In 1998, She was the first female minister to be licensed to ministry at Parkhills Baptist Church.
Later, at Trinity Baptist Church, she was ordained—a step she said at the time she simply saw as an honor, with no idea of “the things in (her) life that (being ordained) would open criticism for.”
Potter pointed out she’s never moved out of children’s ministry. But, she said about ordination, “I felt like it gave me a stronger voice at the table when our pastoral staff met.” With ordination she gained “all the credibility” the others at the table had.
Over almost 30 years of sitting at the ministry table advocating for the children, Potter said, she felt ordination gave her a stronger voice from which to advocate for children being understood as the youngest members of the church now—not just the church of the future.
“It was just an honor, and I wanted to be fully empowered to take care of our kids,” she said.
She felt like her ordination was important for the kids, but she wasn’t trying to do anything offensive to anybody, Potter said.
In addition to a master’s degree in education from University of Texas at San Antonio, Potter also holds a Ph.D. from Andrews University.
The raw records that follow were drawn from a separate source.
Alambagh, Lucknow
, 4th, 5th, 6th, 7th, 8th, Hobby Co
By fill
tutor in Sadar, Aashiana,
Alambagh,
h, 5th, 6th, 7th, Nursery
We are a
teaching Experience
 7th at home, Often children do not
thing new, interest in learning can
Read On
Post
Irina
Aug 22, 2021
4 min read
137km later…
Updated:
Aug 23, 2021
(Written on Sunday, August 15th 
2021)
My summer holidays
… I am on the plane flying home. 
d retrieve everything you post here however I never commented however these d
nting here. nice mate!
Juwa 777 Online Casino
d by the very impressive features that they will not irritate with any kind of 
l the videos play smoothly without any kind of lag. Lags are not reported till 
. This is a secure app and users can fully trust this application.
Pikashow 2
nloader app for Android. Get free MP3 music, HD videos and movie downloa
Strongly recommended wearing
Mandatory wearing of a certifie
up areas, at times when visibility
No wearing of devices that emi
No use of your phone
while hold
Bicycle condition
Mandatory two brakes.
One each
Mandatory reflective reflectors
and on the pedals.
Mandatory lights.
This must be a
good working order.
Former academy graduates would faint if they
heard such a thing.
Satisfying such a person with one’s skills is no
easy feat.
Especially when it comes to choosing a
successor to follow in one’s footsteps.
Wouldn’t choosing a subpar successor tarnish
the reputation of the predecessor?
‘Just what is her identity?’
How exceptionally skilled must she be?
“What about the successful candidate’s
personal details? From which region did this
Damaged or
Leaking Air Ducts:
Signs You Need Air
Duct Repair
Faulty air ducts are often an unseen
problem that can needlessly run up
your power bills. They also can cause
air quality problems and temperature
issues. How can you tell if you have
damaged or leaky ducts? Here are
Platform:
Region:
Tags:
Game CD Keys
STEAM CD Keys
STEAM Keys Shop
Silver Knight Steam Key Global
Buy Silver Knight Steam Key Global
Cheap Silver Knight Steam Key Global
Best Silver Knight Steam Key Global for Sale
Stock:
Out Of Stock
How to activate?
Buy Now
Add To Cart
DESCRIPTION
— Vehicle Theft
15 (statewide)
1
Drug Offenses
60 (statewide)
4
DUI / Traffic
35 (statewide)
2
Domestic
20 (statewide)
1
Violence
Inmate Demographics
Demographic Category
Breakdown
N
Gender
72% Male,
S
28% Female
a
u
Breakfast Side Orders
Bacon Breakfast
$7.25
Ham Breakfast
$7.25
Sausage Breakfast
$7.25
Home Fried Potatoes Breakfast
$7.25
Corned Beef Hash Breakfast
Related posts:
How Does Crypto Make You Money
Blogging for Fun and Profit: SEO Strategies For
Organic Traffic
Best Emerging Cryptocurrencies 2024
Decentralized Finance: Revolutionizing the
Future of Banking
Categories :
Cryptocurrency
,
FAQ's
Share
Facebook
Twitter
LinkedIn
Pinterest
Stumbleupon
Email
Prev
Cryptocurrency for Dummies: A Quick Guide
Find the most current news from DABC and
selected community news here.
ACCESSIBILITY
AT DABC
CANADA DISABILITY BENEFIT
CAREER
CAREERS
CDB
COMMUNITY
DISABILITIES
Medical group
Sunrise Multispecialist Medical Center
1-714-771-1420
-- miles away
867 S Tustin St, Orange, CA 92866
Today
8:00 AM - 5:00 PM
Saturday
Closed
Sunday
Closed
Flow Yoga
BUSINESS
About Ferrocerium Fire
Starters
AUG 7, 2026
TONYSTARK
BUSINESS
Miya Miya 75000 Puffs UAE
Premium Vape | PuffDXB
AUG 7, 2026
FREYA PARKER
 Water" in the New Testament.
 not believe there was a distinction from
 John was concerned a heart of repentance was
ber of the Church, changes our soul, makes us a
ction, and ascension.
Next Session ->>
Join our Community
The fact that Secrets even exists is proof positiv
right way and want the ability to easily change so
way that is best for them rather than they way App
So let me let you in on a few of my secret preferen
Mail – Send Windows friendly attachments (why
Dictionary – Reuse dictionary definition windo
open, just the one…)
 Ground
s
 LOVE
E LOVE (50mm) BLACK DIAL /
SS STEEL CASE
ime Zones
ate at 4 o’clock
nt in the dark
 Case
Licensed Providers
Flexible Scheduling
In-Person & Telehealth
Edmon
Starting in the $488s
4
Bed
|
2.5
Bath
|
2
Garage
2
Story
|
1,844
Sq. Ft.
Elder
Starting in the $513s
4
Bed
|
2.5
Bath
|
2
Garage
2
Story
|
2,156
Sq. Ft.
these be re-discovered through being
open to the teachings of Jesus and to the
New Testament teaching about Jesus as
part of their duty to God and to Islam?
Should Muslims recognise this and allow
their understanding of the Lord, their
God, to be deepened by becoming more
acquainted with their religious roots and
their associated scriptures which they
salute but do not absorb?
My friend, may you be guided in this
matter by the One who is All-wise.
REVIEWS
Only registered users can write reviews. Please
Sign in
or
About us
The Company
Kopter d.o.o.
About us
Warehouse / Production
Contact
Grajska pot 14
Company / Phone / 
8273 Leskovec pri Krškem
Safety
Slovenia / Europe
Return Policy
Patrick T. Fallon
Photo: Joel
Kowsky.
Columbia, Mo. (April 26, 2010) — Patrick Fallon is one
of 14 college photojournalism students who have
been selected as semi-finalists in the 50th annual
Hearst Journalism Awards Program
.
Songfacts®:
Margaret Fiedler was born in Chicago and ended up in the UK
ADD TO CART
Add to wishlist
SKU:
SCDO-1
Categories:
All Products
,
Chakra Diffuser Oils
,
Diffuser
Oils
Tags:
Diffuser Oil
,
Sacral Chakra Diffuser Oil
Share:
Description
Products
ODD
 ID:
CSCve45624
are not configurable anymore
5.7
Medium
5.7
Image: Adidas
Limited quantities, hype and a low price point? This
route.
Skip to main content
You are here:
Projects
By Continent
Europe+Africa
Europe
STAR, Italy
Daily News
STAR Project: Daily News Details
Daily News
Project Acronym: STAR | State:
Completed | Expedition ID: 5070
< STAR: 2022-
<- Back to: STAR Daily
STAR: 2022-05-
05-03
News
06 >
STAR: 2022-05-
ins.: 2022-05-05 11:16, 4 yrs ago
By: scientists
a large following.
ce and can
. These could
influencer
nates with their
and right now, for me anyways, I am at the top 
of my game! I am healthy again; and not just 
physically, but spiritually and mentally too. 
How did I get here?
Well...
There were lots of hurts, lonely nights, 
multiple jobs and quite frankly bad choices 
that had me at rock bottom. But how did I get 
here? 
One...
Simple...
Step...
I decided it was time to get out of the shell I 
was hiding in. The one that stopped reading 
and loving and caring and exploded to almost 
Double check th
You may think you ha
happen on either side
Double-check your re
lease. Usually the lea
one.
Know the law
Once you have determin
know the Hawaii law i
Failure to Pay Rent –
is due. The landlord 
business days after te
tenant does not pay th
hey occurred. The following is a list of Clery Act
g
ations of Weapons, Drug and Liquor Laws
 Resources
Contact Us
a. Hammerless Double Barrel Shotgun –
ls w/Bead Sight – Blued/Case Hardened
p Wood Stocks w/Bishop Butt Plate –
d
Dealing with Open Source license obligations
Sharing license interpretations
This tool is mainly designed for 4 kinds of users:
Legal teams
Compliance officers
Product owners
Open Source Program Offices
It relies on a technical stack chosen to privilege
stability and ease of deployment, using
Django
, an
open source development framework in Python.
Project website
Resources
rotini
She pointed out it is more education than she ever will be compensated for, but she sought the degree because she believes children deserve “the best” too.
Potter wanted to have every qualification she could earn to best serve her community in children’s ministry, she explained.
And having served with some of the same people in and through that ministry for 22 years, they feel a calling too, Potter noted. “These are my people,” she said.
Potter also acknowledged the value of her election to other young women in Baptist life who feel called to ministry and pointed out the real threat of gifted young women leaving to follow God if they can’t find a place to be affirmed in ministry in Baptist life.
“And that’s my whole story, and what is really going to continue to be my whole story,” she said, in her new role as BGCT president—advocating for children as a woman in ministry.